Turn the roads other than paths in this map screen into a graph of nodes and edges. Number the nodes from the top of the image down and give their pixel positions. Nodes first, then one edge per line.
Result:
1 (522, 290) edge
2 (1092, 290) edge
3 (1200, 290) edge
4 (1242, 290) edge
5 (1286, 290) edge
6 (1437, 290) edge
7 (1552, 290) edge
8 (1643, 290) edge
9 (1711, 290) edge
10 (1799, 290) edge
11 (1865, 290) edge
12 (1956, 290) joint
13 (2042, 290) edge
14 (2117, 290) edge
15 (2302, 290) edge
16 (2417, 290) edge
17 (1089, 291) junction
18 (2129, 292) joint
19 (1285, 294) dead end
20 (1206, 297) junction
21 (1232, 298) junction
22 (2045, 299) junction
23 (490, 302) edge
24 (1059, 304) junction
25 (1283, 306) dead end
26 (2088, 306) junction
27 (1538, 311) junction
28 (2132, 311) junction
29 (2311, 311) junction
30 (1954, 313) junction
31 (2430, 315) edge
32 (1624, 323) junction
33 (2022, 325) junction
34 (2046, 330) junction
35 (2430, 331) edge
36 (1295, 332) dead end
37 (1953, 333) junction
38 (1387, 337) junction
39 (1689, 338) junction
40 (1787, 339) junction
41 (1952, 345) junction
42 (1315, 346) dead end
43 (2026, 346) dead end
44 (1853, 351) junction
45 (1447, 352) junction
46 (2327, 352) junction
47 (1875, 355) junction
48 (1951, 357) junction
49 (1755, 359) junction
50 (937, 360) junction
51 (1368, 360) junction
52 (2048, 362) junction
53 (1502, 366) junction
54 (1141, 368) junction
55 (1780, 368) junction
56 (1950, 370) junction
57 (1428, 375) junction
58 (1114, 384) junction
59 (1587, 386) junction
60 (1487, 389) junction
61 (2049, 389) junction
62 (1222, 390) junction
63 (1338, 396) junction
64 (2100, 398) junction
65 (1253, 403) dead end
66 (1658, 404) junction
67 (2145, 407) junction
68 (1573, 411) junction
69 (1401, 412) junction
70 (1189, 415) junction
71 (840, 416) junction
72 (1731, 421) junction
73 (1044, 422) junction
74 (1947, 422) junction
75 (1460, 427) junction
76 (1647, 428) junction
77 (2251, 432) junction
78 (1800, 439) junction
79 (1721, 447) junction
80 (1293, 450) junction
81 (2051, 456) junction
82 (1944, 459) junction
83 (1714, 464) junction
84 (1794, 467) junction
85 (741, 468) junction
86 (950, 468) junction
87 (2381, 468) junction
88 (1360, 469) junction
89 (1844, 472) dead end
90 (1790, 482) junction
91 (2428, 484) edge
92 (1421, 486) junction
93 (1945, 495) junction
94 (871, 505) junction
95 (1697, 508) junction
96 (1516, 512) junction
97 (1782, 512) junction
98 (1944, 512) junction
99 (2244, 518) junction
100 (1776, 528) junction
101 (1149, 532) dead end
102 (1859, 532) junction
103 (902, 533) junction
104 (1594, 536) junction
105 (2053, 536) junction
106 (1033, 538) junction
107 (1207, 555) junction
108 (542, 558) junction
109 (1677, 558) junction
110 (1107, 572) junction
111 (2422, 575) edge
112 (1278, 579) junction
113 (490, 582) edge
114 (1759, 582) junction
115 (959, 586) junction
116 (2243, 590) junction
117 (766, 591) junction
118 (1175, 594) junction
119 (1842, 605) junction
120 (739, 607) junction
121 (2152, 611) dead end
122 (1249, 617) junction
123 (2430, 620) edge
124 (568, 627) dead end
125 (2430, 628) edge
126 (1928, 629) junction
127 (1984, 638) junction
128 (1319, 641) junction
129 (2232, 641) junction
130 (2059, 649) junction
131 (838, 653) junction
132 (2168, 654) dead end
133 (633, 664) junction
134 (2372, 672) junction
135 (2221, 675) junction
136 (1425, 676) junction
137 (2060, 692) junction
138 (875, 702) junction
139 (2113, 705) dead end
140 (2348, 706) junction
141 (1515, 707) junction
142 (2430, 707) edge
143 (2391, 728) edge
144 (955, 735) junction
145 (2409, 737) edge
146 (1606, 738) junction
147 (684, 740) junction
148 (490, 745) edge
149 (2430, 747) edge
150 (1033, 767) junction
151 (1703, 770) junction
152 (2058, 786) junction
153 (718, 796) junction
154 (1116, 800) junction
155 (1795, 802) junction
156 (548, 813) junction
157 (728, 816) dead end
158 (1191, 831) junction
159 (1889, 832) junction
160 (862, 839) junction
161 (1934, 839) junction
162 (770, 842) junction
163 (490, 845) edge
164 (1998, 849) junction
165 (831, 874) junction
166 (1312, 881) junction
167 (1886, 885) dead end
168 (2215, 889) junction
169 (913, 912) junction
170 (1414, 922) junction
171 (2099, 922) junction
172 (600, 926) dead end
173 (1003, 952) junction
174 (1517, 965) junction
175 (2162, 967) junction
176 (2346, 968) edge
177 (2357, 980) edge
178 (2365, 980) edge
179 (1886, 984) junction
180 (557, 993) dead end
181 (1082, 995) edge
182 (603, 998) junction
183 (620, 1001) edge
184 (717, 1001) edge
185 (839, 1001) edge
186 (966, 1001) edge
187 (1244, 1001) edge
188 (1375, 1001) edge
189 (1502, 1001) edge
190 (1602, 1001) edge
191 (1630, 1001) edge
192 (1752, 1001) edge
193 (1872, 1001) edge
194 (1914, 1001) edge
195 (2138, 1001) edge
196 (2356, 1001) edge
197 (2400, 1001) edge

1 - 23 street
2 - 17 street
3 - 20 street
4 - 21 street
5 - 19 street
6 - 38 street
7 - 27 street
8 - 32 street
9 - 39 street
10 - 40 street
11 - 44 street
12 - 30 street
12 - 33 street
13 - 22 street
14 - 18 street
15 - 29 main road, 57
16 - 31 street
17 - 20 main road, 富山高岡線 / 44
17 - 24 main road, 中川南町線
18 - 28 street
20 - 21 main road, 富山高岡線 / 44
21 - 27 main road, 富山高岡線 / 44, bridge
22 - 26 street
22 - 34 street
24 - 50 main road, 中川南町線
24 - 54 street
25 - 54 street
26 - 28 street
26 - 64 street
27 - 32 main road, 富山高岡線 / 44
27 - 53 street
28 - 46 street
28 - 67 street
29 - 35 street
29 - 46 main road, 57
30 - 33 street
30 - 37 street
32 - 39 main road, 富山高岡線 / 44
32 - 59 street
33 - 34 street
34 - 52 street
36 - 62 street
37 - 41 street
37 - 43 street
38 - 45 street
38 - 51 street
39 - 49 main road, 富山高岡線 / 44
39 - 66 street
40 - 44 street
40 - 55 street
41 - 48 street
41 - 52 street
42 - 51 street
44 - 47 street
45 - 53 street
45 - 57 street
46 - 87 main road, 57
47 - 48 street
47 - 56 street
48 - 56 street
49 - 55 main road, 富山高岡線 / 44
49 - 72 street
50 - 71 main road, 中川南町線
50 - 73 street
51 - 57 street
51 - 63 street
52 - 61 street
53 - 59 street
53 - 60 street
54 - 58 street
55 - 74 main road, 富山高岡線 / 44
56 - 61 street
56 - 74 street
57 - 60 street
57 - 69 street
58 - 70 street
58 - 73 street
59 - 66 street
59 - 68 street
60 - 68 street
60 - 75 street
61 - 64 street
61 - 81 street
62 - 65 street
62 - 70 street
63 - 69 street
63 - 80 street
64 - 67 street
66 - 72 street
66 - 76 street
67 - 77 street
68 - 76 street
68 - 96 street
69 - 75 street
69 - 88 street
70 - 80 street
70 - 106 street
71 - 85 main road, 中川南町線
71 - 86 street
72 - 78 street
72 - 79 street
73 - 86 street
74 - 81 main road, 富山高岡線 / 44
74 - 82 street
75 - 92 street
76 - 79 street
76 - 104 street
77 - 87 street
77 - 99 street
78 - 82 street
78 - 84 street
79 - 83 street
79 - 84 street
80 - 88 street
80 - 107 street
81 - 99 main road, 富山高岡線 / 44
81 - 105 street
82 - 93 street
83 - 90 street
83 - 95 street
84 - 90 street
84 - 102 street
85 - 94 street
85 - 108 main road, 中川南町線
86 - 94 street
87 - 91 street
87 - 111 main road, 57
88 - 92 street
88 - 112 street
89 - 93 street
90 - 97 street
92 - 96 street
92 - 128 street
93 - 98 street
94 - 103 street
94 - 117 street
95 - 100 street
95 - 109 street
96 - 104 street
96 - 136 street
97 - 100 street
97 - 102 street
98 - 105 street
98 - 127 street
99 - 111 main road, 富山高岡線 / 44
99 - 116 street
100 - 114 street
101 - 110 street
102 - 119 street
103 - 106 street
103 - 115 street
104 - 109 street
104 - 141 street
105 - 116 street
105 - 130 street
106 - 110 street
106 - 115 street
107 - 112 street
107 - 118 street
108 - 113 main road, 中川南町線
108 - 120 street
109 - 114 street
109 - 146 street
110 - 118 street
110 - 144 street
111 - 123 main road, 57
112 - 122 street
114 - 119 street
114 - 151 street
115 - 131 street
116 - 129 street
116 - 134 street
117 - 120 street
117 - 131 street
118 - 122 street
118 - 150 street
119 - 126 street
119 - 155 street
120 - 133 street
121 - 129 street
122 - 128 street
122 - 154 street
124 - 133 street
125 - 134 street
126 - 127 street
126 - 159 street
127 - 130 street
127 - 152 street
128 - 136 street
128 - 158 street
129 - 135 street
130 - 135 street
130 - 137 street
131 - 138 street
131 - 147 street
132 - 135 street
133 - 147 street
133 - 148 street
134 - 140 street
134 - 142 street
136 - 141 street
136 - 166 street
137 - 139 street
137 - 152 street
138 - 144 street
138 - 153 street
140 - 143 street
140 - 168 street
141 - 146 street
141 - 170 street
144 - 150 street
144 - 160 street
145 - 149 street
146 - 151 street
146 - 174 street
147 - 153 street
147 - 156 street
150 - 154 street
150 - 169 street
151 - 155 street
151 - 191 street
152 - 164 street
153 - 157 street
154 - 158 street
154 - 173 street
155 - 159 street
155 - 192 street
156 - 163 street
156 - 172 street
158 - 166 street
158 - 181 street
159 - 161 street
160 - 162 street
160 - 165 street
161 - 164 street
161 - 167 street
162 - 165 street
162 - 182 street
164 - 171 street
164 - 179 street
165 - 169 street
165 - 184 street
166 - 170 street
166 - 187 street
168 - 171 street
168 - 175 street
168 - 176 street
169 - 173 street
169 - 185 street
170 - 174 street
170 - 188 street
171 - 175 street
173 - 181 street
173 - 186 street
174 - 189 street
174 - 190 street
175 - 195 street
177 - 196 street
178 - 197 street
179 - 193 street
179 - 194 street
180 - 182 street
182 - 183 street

-- -- --

* **ACTIVITY**
Check the listing above for "富山高岡線". Show every line where it turns up.

* **THE COMPLETED TASK**
17 - 20 main road, 富山高岡線 / 44
20 - 21 main road, 富山高岡線 / 44
21 - 27 main road, 富山高岡線 / 44, bridge
27 - 32 main road, 富山高岡線 / 44
32 - 39 main road, 富山高岡線 / 44
39 - 49 main road, 富山高岡線 / 44
49 - 55 main road, 富山高岡線 / 44
55 - 74 main road, 富山高岡線 / 44
74 - 81 main road, 富山高岡線 / 44
81 - 99 main road, 富山高岡線 / 44
99 - 111 main road, 富山高岡線 / 44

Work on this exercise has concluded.